* **Problem**
Which lines in the records below mention the word "Right"? Copy each one out.

Pose estimation data
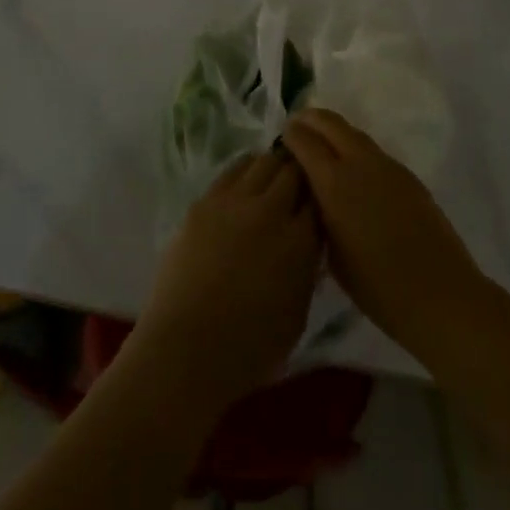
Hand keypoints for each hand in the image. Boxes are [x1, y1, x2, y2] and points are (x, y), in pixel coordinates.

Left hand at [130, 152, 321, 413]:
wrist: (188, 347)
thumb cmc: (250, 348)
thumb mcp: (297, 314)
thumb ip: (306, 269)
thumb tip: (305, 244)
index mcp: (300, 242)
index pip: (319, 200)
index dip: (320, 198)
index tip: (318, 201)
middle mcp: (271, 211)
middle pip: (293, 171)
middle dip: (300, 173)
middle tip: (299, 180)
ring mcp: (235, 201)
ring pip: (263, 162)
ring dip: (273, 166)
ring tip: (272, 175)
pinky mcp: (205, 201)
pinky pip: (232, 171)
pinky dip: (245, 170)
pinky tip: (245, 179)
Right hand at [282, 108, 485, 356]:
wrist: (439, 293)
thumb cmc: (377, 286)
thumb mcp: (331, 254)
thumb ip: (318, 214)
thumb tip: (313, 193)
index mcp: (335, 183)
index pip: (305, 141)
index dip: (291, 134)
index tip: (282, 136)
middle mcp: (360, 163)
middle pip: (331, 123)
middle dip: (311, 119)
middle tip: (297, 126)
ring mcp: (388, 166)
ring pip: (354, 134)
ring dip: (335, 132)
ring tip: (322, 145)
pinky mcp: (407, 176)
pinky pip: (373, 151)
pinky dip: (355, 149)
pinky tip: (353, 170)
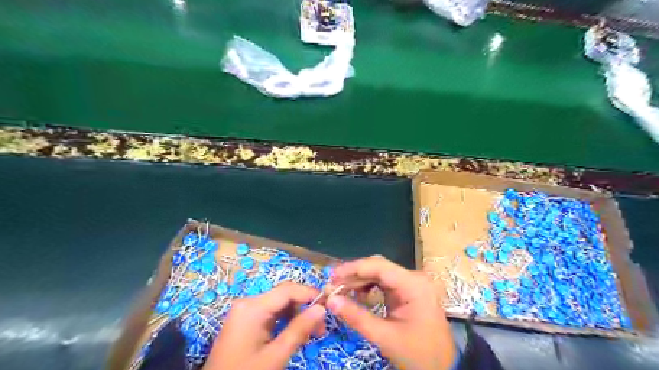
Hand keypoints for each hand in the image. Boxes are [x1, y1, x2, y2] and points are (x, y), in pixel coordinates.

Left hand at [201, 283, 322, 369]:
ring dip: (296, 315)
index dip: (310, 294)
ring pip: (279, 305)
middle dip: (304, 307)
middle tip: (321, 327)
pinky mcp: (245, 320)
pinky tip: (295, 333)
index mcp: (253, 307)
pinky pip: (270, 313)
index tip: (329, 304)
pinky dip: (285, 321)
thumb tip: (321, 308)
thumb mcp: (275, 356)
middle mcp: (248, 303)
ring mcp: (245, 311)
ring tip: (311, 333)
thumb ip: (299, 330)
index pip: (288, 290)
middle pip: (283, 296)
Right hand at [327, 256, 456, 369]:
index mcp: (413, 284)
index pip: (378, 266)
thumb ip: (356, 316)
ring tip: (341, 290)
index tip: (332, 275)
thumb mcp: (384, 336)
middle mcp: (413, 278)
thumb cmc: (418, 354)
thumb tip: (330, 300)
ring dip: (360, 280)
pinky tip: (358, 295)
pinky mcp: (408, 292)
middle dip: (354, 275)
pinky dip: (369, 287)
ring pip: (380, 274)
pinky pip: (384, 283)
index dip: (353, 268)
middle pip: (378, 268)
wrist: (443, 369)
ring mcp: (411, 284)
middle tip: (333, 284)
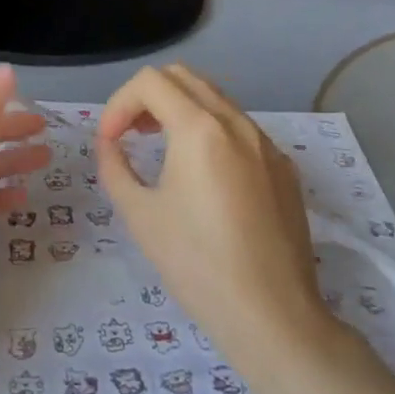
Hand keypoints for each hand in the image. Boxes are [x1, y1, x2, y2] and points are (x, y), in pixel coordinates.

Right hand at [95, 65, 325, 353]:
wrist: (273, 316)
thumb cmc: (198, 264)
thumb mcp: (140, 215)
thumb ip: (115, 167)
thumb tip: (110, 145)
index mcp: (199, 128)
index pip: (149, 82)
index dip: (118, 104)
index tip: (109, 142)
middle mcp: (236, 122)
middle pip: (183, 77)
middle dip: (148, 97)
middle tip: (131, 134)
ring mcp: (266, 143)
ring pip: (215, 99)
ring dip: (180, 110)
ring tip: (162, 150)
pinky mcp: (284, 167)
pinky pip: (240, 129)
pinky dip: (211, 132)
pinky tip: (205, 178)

* **Solution to the exercise**
Right hand at [282, 108, 485, 356]:
Right hand at [327, 256, 456, 369]:
Right hand at [95, 65, 325, 353]:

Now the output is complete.